▶ [SOURCE MATERIAL]
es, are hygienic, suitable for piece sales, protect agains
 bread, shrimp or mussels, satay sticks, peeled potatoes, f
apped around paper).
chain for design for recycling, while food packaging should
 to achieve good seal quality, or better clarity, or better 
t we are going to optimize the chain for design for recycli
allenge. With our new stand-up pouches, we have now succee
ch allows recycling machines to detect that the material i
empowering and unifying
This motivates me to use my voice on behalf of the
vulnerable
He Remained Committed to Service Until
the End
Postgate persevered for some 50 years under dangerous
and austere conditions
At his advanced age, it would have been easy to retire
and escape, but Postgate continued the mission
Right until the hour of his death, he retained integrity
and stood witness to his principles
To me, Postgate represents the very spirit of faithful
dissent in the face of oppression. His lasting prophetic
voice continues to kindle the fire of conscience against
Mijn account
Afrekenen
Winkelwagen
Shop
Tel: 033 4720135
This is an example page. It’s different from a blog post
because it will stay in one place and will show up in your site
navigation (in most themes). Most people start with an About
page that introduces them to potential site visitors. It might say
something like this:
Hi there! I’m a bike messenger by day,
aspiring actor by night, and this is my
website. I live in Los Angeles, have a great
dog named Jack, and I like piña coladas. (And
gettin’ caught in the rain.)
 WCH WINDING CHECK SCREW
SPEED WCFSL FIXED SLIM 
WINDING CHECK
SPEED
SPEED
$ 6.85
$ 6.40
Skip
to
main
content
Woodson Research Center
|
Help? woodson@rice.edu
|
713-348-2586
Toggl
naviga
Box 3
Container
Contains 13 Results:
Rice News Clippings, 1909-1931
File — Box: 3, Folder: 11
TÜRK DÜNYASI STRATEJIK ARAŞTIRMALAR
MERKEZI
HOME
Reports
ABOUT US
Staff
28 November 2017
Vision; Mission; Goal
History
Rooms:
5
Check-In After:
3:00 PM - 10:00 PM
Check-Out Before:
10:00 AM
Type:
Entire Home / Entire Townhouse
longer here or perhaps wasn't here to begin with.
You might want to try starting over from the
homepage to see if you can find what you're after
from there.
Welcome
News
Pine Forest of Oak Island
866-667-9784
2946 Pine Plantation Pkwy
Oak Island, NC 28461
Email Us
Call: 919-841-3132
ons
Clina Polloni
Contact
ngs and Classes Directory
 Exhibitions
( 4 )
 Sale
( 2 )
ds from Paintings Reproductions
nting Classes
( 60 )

▶ [ASSIGNMENT] Turn every line of text in the records into a JSON list of strings, one string per line, with blank lines left out.

▶ [SOLUTION]
[
  "es, are hygienic, suitable for piece sales, protect agains",
  " bread, shrimp or mussels, satay sticks, peeled potatoes, f",
  "apped around paper).",
  "chain for design for recycling, while food packaging should",
  " to achieve good seal quality, or better clarity, or better ",
  "t we are going to optimize the chain for design for recycli",
  "allenge. With our new stand-up pouches, we have now succee",
  "ch allows recycling machines to detect that the material i",
  "empowering and unifying",
  "This motivates me to use my voice on behalf of the",
  "vulnerable",
  "He Remained Committed to Service Until",
  "the End",
  "Postgate persevered for some 50 years under dangerous",
  "and austere conditions",
  "At his advanced age, it would have been easy to retire",
  "and escape, but Postgate continued the mission",
  "Right until the hour of his death, he retained integrity",
  "and stood witness to his principles",
  "To me, Postgate represents the very spirit of faithful",
  "dissent in the face of oppression. His lasting prophetic",
  "voice continues to kindle the fire of conscience against",
  "Mijn account",
  "Afrekenen",
  "Winkelwagen",
  "Shop",
  "Tel: 033 4720135",
  "This is an example page. It’s different from a blog post",
  "because it will stay in one place and will show up in your site",
  "navigation (in most themes). Most people start with an About",
  "page that introduces them to potential site visitors. It might say",
  "something like this:",
  "Hi there! I’m a bike messenger by day,",
  "aspiring actor by night, and this is my",
  "website. I live in Los Angeles, have a great",
  "dog named Jack, and I like piña coladas. (And",
  "gettin’ caught in the rain.)",
  " WCH WINDING CHECK SCREW",
  "SPEED WCFSL FIXED SLIM ",
  "WINDING CHECK",
  "SPEED",
  "SPEED",
  "$ 6.85",
  "$ 6.40",
  "Skip",
  "to",
  "main",
  "content",
  "Woodson Research Center",
  "|",
  "Help? woodson@rice.edu",
  "|",
  "713-348-2586",
  "Toggl",
  "naviga",
  "Box 3",
  "Container",
  "Contains 13 Results:",
  "Rice News Clippings, 1909-1931",
  "File — Box: 3, Folder: 11",
  "TÜRK DÜNYASI STRATEJIK ARAŞTIRMALAR",
  "MERKEZI",
  "HOME",
  "Reports",
  "ABOUT US",
  "Staff",
  "28 November 2017",
  "Vision; Mission; Goal",
  "History",
  "Rooms:",
  "5",
  "Check-In After:",
  "3:00 PM - 10:00 PM",
  "Check-Out Before:",
  "10:00 AM",
  "Type:",
  "Entire Home / Entire Townhouse",
  "longer here or perhaps wasn't here to begin with.",
  "You might want to try starting over from the",
  "homepage to see if you can find what you're after",
  "from there.",
  "Welcome",
  "News",
  "Pine Forest of Oak Island",
  "866-667-9784",
  "2946 Pine Plantation Pkwy",
  "Oak Island, NC 28461",
  "Email Us",
  "Call: 919-841-3132",
  "ons",
  "Clina Polloni",
  "Contact",
  "ngs and Classes Directory",
  " Exhibitions",
  "( 4 )",
  " Sale",
  "( 2 )",
  "ds from Paintings Reproductions",
  "nting Classes",
  "( 60 )"
]